Match Score breakdown with component bars — anonymized
04

Bias mitigation and fairness

Fairness is enforced upstream rather than measured after the fact. Before any scoring model sees a resume, a hybrid PII redaction pass runs: a rule-based stage nulls name, email, phone, and social links, and an LLM-assisted stage scrubs residual identifiers from free-text fields. A redacted-fields list is persisted on every score row so the redaction can be audited. The scoring prompts are written to treat a redacted token as a present-but-withheld field, so candidates are never penalized for redaction.

Job descriptions are scanned for biased language across four categories — gendered, age-coded, ableist, and exclusionary — plus admin-defined custom terms. Flags surface inline in the editor as the recruiter types, and publishing a job with unresolved flags requires an explicit written override reason that lands in both the bias-flag record and the append-only audit log.

Redact before scoring, always

Every resume passes through PII redaction before a scoring engine runs. The redacted-fields array is stored on each score row, so an admin can prove redaction happened for any decision.

Override requires a reason

A bias flag moves through flagged, then resolved or overridden. An override is only valid with a written reason — the schema enforces it and the audit log records the actor, the term, and the justification.

Preview Impact before retune

When an admin changes scoring weights or band thresholds, a Preview Impact pass projects how the change would have moved recent applications against current production weights — so re-tuning the algorithm is a deliberate, inspectable act.

No demographic labels stored

Demographic data is deliberately never collected — it would contradict the redaction philosophy. Fairness is surfaced as aggregate distributions (flag counts, top flagged terms, override rate) rather than as disparate-impact statistics computed from sensitive attributes.

05

Architecture

A Turborepo monorepo with a deliberately split frontend and backend: a Next.js 16 App Router frontend (Vercel) that is a pure UI layer with no database access and no AI keys, and a NestJS backend (Fastify adapter) that owns all business logic, data, AI, queues, cron, secrets, and email.
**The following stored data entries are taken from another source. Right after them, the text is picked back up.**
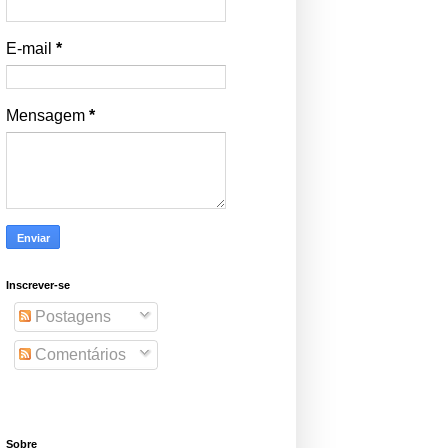
E-mail
*
Mensagem
*
Inscrever-se
Postagens
Comentários
Sobre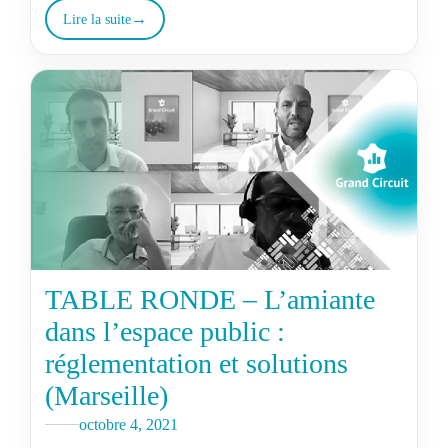
Lire la suite
TABLE RONDE – L’amiante
dans l’espace public :
réglementation et solutions
(Marseille)
octobre 4, 2021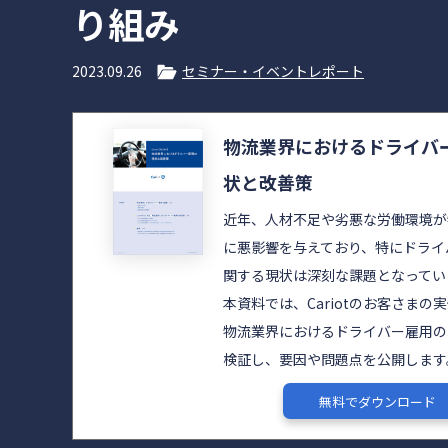
り組み
2023.09.26
セミナー・イベントレポート
物流業界におけるドライバ
状と改善策
近年、人材不足や劣悪な労働環境が
に悪影響を与えており、特にドライ
関する現状は深刻な課題となってい
本資料では、Cariotのお客さまの
物流業界におけるドライバー雇用の
検証し、要因や問題点を公開します
無料でダウンロード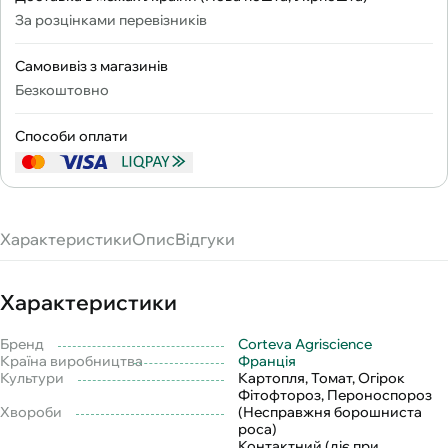
За розцінками перевізників
Самовивіз з магазинів
Безкоштовно
Способи оплати
Характеристики
Опис
Відгуки
Характеристики
Бренд
Corteva Agriscience
Країна виробництва
Франція
Культури
Картопля, Томат, Огірок
Фітофтороз, Пероноспороз
Хвороби
(Несправжня борошниста
роса)
Контактний (діє при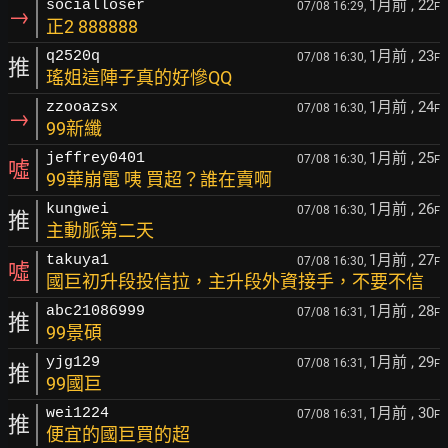
1月前
, 22
socialloser
07/08 16:29,
F
→
正2 888888
1月前
, 23
q2520q
07/08 16:30,
F
推
瑤姐這陣子真的好慘QQ
1月前
, 24
zzooazsx
07/08 16:30,
F
→
99新纖
1月前
, 25
jeffrey0401
07/08 16:30,
F
噓
99華崩電 咦 買超？誰在賣啊
1月前
, 26
kungwei
07/08 16:30,
F
推
主動脈第二天
1月前
, 27
takuya1
07/08 16:30,
F
噓
國巨初升段投信拉，主升段外資接手，不要不信
1月前
, 28
abc21086999
07/08 16:31,
F
推
99景碩
1月前
, 29
yjg129
07/08 16:31,
F
推
99國巨
1月前
, 30
wei1224
07/08 16:31,
F
推
便宜的國巨買的超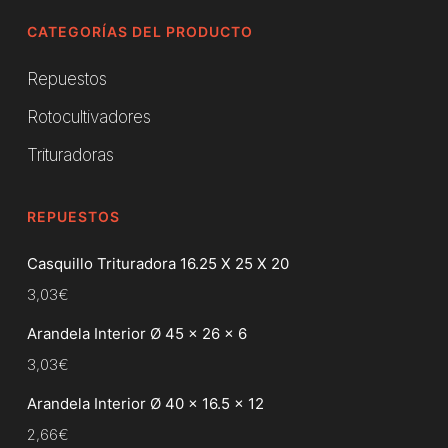
CATEGORÍAS DEL PRODUCTO
Repuestos
Rotocultivadores
Trituradoras
REPUESTOS
Casquillo Trituradora 16.25 X 25 X 20
3,03
€
Arandela Interior Ø 45 x 26 x 6
3,03
€
Arandela Interior Ø 40 x 16.5 x 12
2,66
€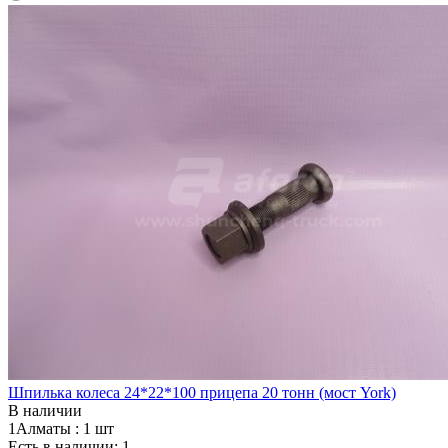
Шпилька колеса 24*22*100 прицепа 20 тонн (мост York)
В наличии
1Алматы :
1 шт
Есть в наличии: 1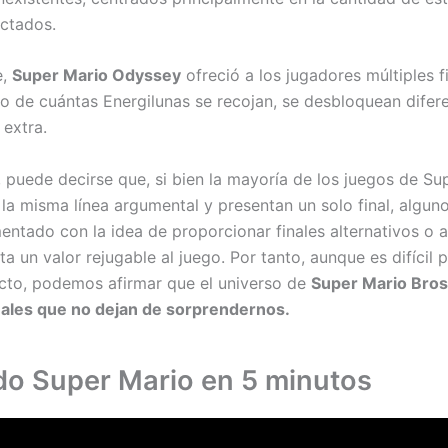
ectados.
e,
Super Mario Odyssey
ofreció a los jugadores múltiples fi
 de cuántas Energilunas se recojan, se desbloquean difere
 extra.
 puede decirse que, si bien la mayoría de los juegos de Su
la misma línea argumental y presentan un solo final, alguno
entado con la idea de proporcionar finales alternativos o a
ta un valor rejugable al juego. Por tanto, aunque es difícil 
to, podemos afirmar que el universo de
Super Mario Bros
nales que no dejan de sorprendernos.
o Super Mario en 5 minutos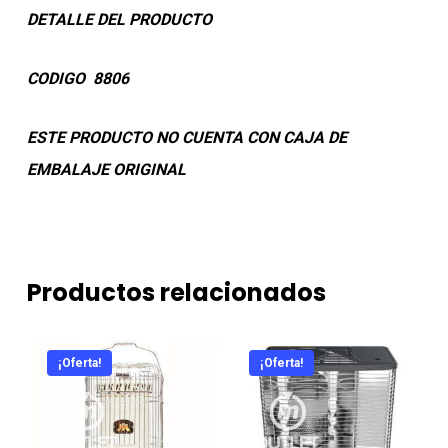
DETALLE DEL PRODUCTO
CODIGO 8806
ESTE PRODUCTO NO CUENTA CON CAJA DE
EMBALAJE ORIGINAL
Productos relacionados
¡Oferta!
¡Oferta!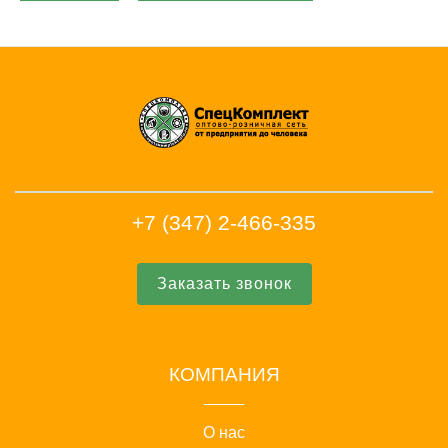
+7 (347) 2-466-335
Заказать звонок
КОМПАНИЯ
О нас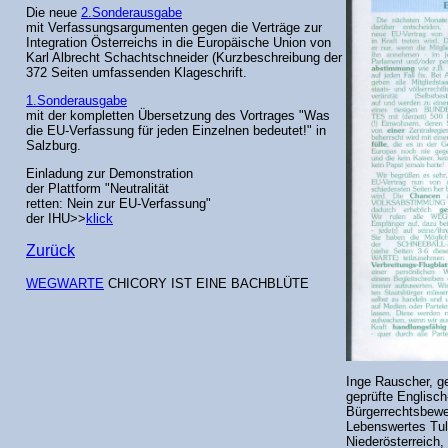
Die neue
2.Sonderausgabe
mit Verfassungsargumenten gegen die Verträge zur
Integration Österreichs in die Europäische Union von
Karl Albrecht Schachtschneider (Kurzbeschreibung der
372 Seiten umfassenden Klageschrift.
1.Sonderausgabe
mit der kompletten Übersetzung des Vortrages "Was
die EU-Verfassung für jeden Einzelnen bedeutet!" in
Salzburg.
Einladung zur Demonstration
der Plattform "Neutralität
retten: Nein zur EU-Verfassung"
der IHU>>
klick
Zurück
WEGWARTE
CHICORY IST EINE BACHBLÜTE
Inge Rauscher, g
geprüfte Englisch
Bürgerrechtsbeweg
Lebenswertes Tull
Niederösterreich, 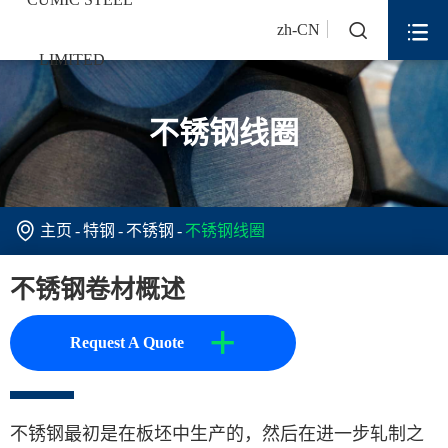


zh-CN
不锈钢线圈

主页
特钢
不锈钢
不锈钢线圈
不锈钢卷材概述
+
Request A Quote
不锈钢最初是在板坯中生产的，然后在进一步轧制之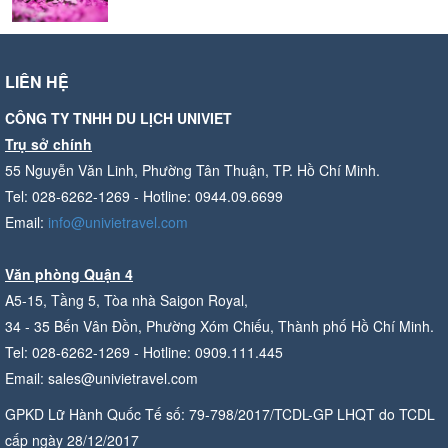
LIÊN HỆ
CÔNG TY TNHH DU LỊCH UNIVIET
Trụ sở chính
55 Nguyễn Văn Linh, Phường Tân Thuận, TP. Hồ Chí Minh.
Tel: 028-6262-1269 - Hotline: 0944.09.6699
Email:
info@univietravel.com
Văn phòng Quận 4
A5-15, Tầng 5, Tòa nhà Saigon Royal,
34 - 35 Bến Vân Đồn, Phường Xóm Chiếu, Thành phố Hồ Chí Minh.
Tel: 028-6262-1269 - Hotline: 0909.111.445
Email: sales@univietravel.com
GPKD Lữ Hành Quốc Tế số: 79-798/2017/TCDL-GP LHQT do TCDL
cấp ngày 28/12/2017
Shared Zod schemas in a common package validate both the React forms and the backend DTOs, and an OpenAPI spec generates the typed TanStack Query client the frontend consumes.

Data lives in Supabase Postgres across 22 tables — modeled with Drizzle ORM — with Row-Level Security on every user-data table as the last line of defense behind frontend middleware, CORS, a Supabase JWT guard, and role plus active-company guards. Background work runs on four BullMQ queues over Redis (match scoring, match-preview precompute, profile-score recompute, and a re-score batch), with ten scheduled cron jobs for lifecycle tasks like archiving expired jobs, expiring offers, and interview reminders.
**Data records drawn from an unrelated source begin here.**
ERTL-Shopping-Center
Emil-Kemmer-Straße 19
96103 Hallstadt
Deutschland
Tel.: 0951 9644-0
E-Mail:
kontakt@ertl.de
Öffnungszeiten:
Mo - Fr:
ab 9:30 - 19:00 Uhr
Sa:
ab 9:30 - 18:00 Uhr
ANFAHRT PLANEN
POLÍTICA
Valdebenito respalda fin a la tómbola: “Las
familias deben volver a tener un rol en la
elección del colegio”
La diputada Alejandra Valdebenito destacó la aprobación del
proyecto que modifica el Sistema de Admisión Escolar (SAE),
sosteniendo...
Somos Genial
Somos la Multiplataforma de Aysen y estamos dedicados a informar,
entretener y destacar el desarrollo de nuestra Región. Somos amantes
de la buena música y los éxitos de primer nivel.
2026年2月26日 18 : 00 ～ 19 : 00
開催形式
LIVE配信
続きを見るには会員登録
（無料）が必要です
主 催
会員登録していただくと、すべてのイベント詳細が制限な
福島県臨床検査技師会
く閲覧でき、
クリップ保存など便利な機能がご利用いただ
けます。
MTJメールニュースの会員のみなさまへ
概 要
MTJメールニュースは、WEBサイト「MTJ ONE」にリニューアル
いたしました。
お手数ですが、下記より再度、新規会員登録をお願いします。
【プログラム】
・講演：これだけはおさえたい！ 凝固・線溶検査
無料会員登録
A Socket.io gateway backed by a Redis adapter pushes real-time events — new notifications, application status changes, interviews, offers, and completed score recomputations — to authenticated user and company rooms. Sixteen React Email templates cover the transactional lifecycle, switching transport from Mailpit in development to Resend in production.

06

Key decisions

A handful of constraints shaped the whole system and kept it academically defensible.

No prompt without a JSON schema

Every OpenAI call uses structured outputs derived from Zod schemas. The model never returns free text the system has to guess at, which makes parse, score, and bias results validated and reproducible.

No score without evidence

Every numeric component renders alongside verbatim resume excerpts and a plain-language explanation. A separate recruiter-safe excerpt variant scrubs names and company tokens so reviewers see skills-anchored quotes before interview completion.
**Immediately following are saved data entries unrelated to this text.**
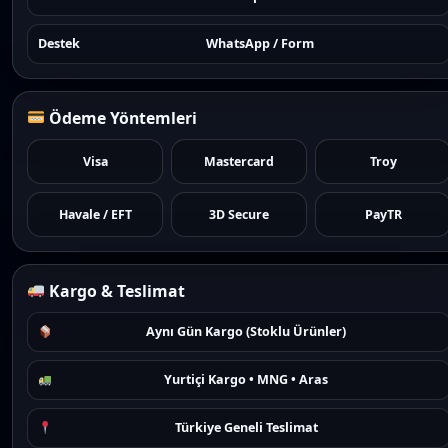
Destek
WhatsApp / Form
Ödeme Yöntemleri
Visa
Mastercard
Troy
Havale / EFT
3D Secure
PayTR
Kargo & Teslimat
Aynı Gün Kargo (Stoklu Ürünler)
Yurtiçi Kargo • MNG • Aras
Türkiye Geneli Teslimat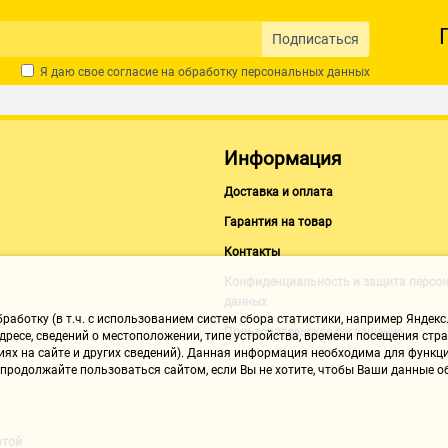
Подписаться
Я даю свое согласие на обработку
персональных данных
ации
Информация
Доставка и оплата
Гарантия на товар
Контакты
Конфиденциальность и защита персо
данных
аботку (в т.ч. с использованием систем сбора статистики, например Яндекс.
Пользовательское соглашение
ресе, сведений о местоположении, типе устройства, времени посещения стран
иях на сайте и других сведений). Данная информация необходима для функци
, продолжайте пользоваться сайтом, если Вы не хотите, чтобы Ваши данные
ртой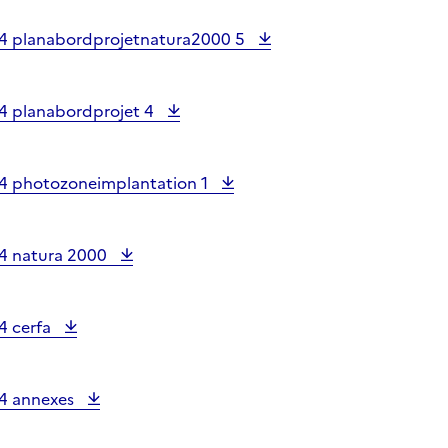
4 planabordprojetnatura2000 5
4 planabordprojet 4
4 photozoneimplantation 1
4 natura 2000
4 cerfa
4 annexes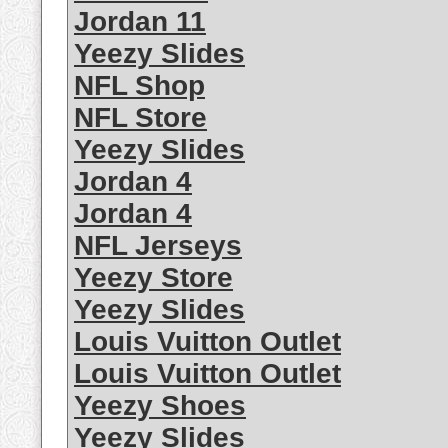
Jordan 11
Yeezy Slides
NFL Shop
NFL Store
Yeezy Slides
Jordan 4
Jordan 4
NFL Jerseys
Yeezy Store
Yeezy Slides
Louis Vuitton Outlet
Louis Vuitton Outlet
Yeezy Shoes
Yeezy Slides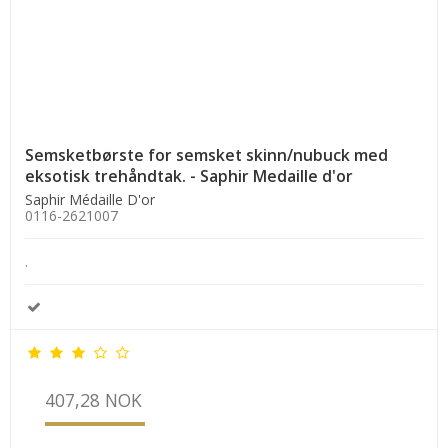
Semsketbørste for semsket skinn/nubuck med
eksotisk trehåndtak. - Saphir Medaille d'or
Saphir Médaille D'or
0116-2621007
.
407,28 NOK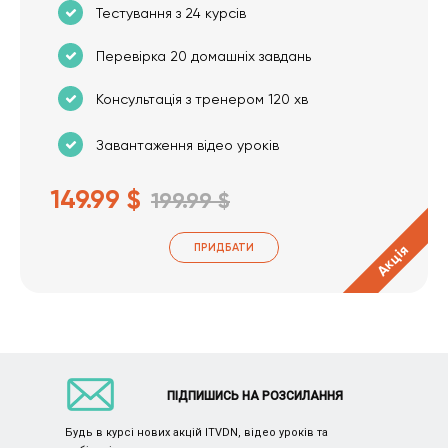
Тестування з 24 курсів
Перевірка 20 домашніх завдань
Консультація з тренером 120 хв
Завантаження відео уроків
149.99 $
199.99 $
ПРИДБАТИ
Акція
ПІДПИШИСЬ НА РОЗСИЛАННЯ
Будь в курсі нових акцій ITVDN, відео уроків та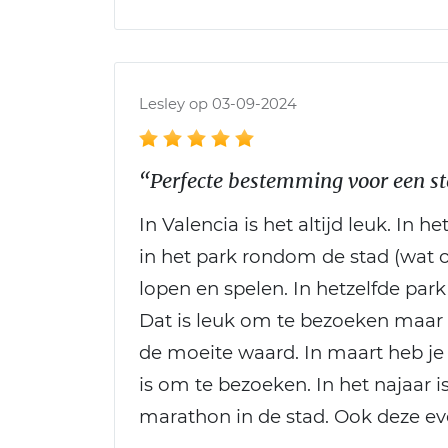
Lesley op 03-09-2024
“Perfecte bestemming voor een st
In Valencia is het altijd leuk. In
in het park rondom de stad (wat ooi
lopen en spelen. In hetzelfde park 
Dat is leuk om te bezoeken maar 
de moeite waard. In maart heb je F
is om te bezoeken. In het najaar i
marathon in de stad. Ook deze 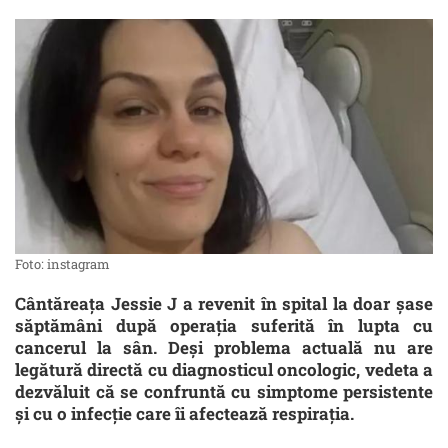
Foto: instagram
Cântăreața Jessie J a revenit în spital la doar șase
săptămâni după operația suferită în lupta cu
cancerul la sân. Deși problema actuală nu are
legătură directă cu diagnosticul oncologic, vedeta a
dezvăluit că se confruntă cu simptome persistente
și cu o infecție care îi afectează respirația.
No mutation without an audit row

Scores, overrides, status changes, suspensions, and deletes all write to an append-only audit log with actor, entity, IP, user agent, and JSONB details — the same trail a thesis examiner can replay a decision from.

No silent AI failure

Resume parsing falls back to manual entry, score computation degrades to a graceful 'temporarily unavailable' surface, and bias-detection failure logs a warning rather than blocking a publish — so the AI layer never traps the user.